And so the contradictions continue. In addition to yearly donations of about $1,000 to the United Negro College Fund, Mr. Bush contributes on average $750 annually to Morehouse College, the black school in Atlanta on whose board of trustees his wife has served since 1983. Yet he has also at times displayed a startling myopia to conduct many blacks might find offensive.
Ten days ago he denounced the civil rights bill now before Congress in a speech at the F.B.I. Academy in Quantico, Va. In choosing this forum, Mr. Bush seems to have ignored the sensitivities of many blacks to the F.B.I.'s history of trying to discredit Martin Luther King Jr. Last August, without admitting any wrongdoing, the agency agreed to a $1 million out of court settlement with a black agent who charged that he had been harassed because of his race. High in the Polls
Still, the President remains popular among black voters, at times achieving an approval rating of 70 per cent in the New York Times/CBS News Polls. Even with his threatened veto of the civil rights bill, he racked up a 58 percent approval rating among non-whites in a Gallup poll released on June 2. In comparison, Ronald Reagan averaged an approval rating of 23 per cent among non-whites in the eight years of his Presidency and was never able to top a 50 per cent approval rating.
"Bush enjoyed one major advantage -- not being Reagan," said Eleanor Holmes Norton, the Congressional delegate from the District of Columbia. "He has done cosmetic things in office, but it is difficult to cite evidence of policy improvement in favor of minorities and poor people over his predecessor."
Two memos written by The Nathan Group Inc., a black political consulting company hired by the Republican National Committee, lay out a strategy to attract more black voters "without compromising a single plank in the Republican platform." Whether by design or coincidence, Mr. Bush appears to have followed the company's recommendations almost to the letter.
In March 1989 the Nathan Group recommended that the President meet with the Congressional Black Caucus "for the sole purpose of listening, and showing his sensitivity to black issues and a rapport." Two months later Mr. Bush met with 20 members of the caucus, the first time the group had been to the White House in eight years.
Among the recommendations made in a second memo, written in February, was that Mr. Bush look for opportunities to attend "significant black events such as speaking at major black institutions like Hampton University." Four weeks ago, Mr. Bush gave the commencement address at Hampton.
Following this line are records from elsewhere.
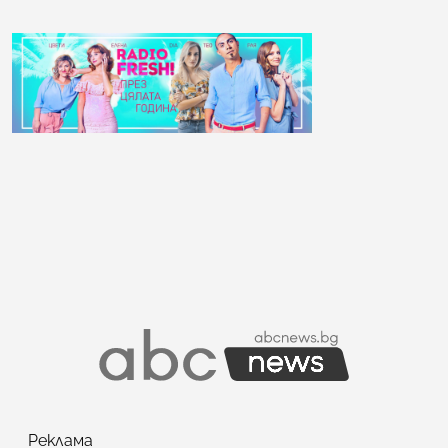
Реклама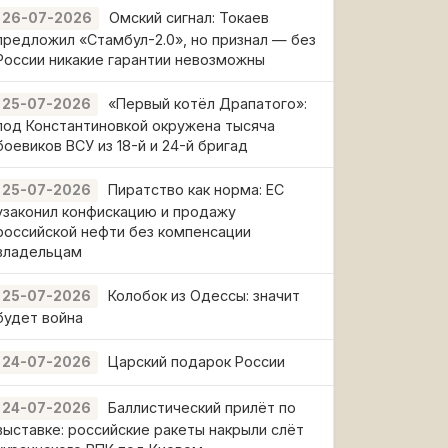
Омский сигнал: Токаев
26-07-2026
предложил «Стамбул-2.0», но признал — без
России никакие гарантии невозможны
«Первый котёл Драпатого»:
25-07-2026
под Константиновкой окружена тысяча
боевиков ВСУ из 18-й и 24-й бригад
Пиратство как норма: ЕС
25-07-2026
узаконил конфискацию и продажу
российской нефти без компенсации
владельцам
Колобок из Одессы: значит
25-07-2026
будет война
Царский подарок России
24-07-2026
Баллистический прилёт по
24-07-2026
выставке: российские ракеты накрыли слёт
"In politics, perceptions are the only reality," The Nathan Group wrote. "The only thing that's going to count when black Americans consider the merits of the Republican Party is how their perceptions have been molded, negatively or positively."
But political consultants, like television programmers and advertising executives, have a way of underestimating the public. In a country still so divided, 27 years after the passage of the Civil Rights Act, voters both black and white may be less impressed by grand gestures than by concrete plans to lead them out of a dangerous racial impasse.